(1) Subject to subsection (3) of this section, the board shall establish environmental categories of projects eligible for funding by the trust. The board, after allowing opportunity for public comment, shall designate as categories those environmental goals which most affect the natural physical and biological environment in Nebraska, including the air, land, ground water and surface water, flora and fauna, prairies and forests, wildlife and wildlife habitat, and areas of aesthetic or scenic values. In designating environmental categories, the board shall attempt to focus on the areas which promise the greatest opportunities for effective action to achieve and preserve the future environmental quality in the state. The board shall establish categories for five-year periods beginning July 1, 1995. The board may establish annual priorities within the five-year categories. The board shall provide for public involvement in developing the categories for such five-year periods and any priorities within these categories, including, but not limited to, public meetings in each of the three congressional districts.
(2) The board shall establish criteria for determining the eligibility of projects for grant assistance, which criteria shall include the following:
(a) The grants shall not provide direct assistance to regulatory programs or to implement actions mandated by regulations except remediation;
(b) No more than sixty percent of grant allocations in any year shall assist remediation of soils or ground water, and no grants for this purpose shall occur unless all other available sources of funding are, in the opinion of the board, being substantially utilized;
(c) The grants shall not pay for projects which provide primarily private benefits or relieve private liability for environmental damage;
(d) The grants shall not pay for projects which have direct beneficiaries who could afford the costs of the benefits without experiencing serious financial hardship;
(e) The grants should assist those projects which offer the greatest environmental benefits relative to cost;
(f) The grants should assist those projects which provide clear and direct environmental benefits;
(g) The grants should assist those projects which will make a real contribution to achieving the board's environmental categories;
(h) The grants should assist those projects which offer the greatest public benefits; and
(i) The grants shall not pay for land or easements acquired without the full and express consent of the landowner.

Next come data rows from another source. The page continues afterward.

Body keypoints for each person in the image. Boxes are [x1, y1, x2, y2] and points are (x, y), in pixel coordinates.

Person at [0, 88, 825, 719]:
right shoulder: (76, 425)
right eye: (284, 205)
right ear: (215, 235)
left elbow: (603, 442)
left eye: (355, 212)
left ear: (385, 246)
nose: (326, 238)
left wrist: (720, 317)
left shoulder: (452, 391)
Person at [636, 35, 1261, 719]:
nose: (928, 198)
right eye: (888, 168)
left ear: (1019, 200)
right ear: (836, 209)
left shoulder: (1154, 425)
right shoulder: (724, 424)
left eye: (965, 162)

(3) Until the first five-year categories become effective on July 1, 1995, the board shall observe the following categories for allocating grants:
(a) Critical habitat areas, including wetlands acquisition, preservation, and restoration and acquisition and easements of areas critical to rare or endangered species;
(b) Surface water quality, including actions to preserve lakes and streams from degradation;
(c) Ground water quality, including fostering best management practices as defined in section 46-706, actions to preserve ground water from degradation, and remediation of soils or ground water; and
(d) Development of recycling markets and reduction of solid waste volume and toxicity.
(4) The board may refine and clarify these initial categories.